DOCUMENT TEXT ▸
Enniskillen/St Angelo Airport  is located  north of Enniskillen, County Fermanagh, Northern Ireland. Enniskillen/St Angelo Aerodrome has a CAA Ordinary Licence (Number P875) that allows flights for the public transport of passengers or for flying instruction as authorised by the licensee (Enniskillen Airport Limited).

First built and used during World War II as RAF St Angelo and later renamed St Angelo Barracks while in use as a British Army base, the airfield has been in private ownership as a civilian airport since 1996. The original two runways were reduced to one following the development of the main Enniskillen to Kesh road.

Scheduled passenger flights have, in the past, operated from this airport, but these have ceased since 2006. There are a number of companies based at the Airport offering a wide range of flying and aircraft related services.

History

A Royal Air Force station 

The airfield was originally established in April 1941 as a relief landing ground (RLG) for RAF Aldergrove. Later that year on 15 September RAF St Angelo opened as a fighter sector station in its own right, operating Spitfires and Hurricanes to intercept enemy reconnaissance aircraft off the west coast of Ireland and in the air defence role over Belfast.

In 1943 the station also became home to several squadrons of Catalina and Sunderland flying boats operating from Lough Erne. Later that year, Bristol Beaufighters were based at St Angelo during anti-submarine patrols in the Irish Sea and over the Atlantic Ocean. As the level of operations over Northern Ireland wound down in 1944 No. 12 (Operational) Flying Instructor School was established at both Killadeas and St Angelo and remained until February 1945, when the school was relocated to RAF Turnberry in Scotland.

Between the end of the war and February 1947 St Angelo was home to No. 272 Maintenance Unit RAF and served as a storage and dismantling depot for mothballed Avro Ansons prior to their eventual sale or disposal.

SUPPLIED DATA ▸
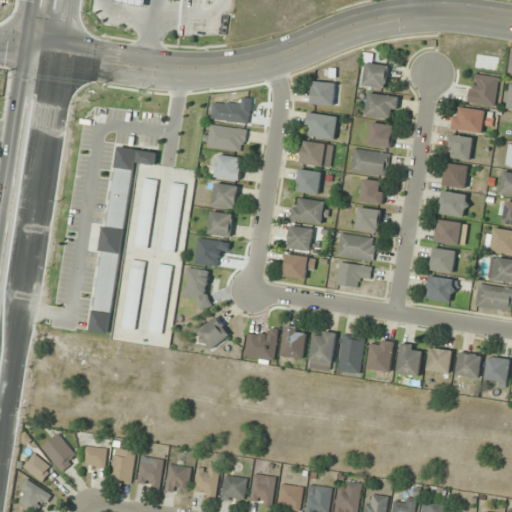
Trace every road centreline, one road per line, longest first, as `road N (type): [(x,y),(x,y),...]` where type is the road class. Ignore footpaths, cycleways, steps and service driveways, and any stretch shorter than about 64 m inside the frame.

REQUIRED TASK ▸
Extend the account of Enniskillen/St Angelo Airport, picking up after its last sentence, without drawing on the data.

ANSWER BELOW ▸
Use by the army 
The station later became a centre of helicopter operations over Northern Ireland when St Angelo was transferred to the Army and used as an accommodation barracks for the Ulster Defence Regiment and other British Army regiments during The Troubles in the province, with most personnel housed in a vast array of temporary portacabins.

The military use of St Angelo came to a close in March 1996 when the temporary accommodation buildings were demolished, since when St Angelo airfield has been in use as a civilian facility.

Airfield services 
Enniskillen Airport is the host venue for Heli Challenge: The Premier Helicopter Championship. Heli Challenge is an international competition, which tests the skill of some of the best helicopter pilots from across the British Isles. Enniskillen Airport has hosted Heli Challenge in 2009 & 2011.

Unique Helicopters are a helicopter training and hire company offering pleasure flights from St Angelo Enniskillen Airport.

At Enniskillen airport there are two helicopter maintenance facilities.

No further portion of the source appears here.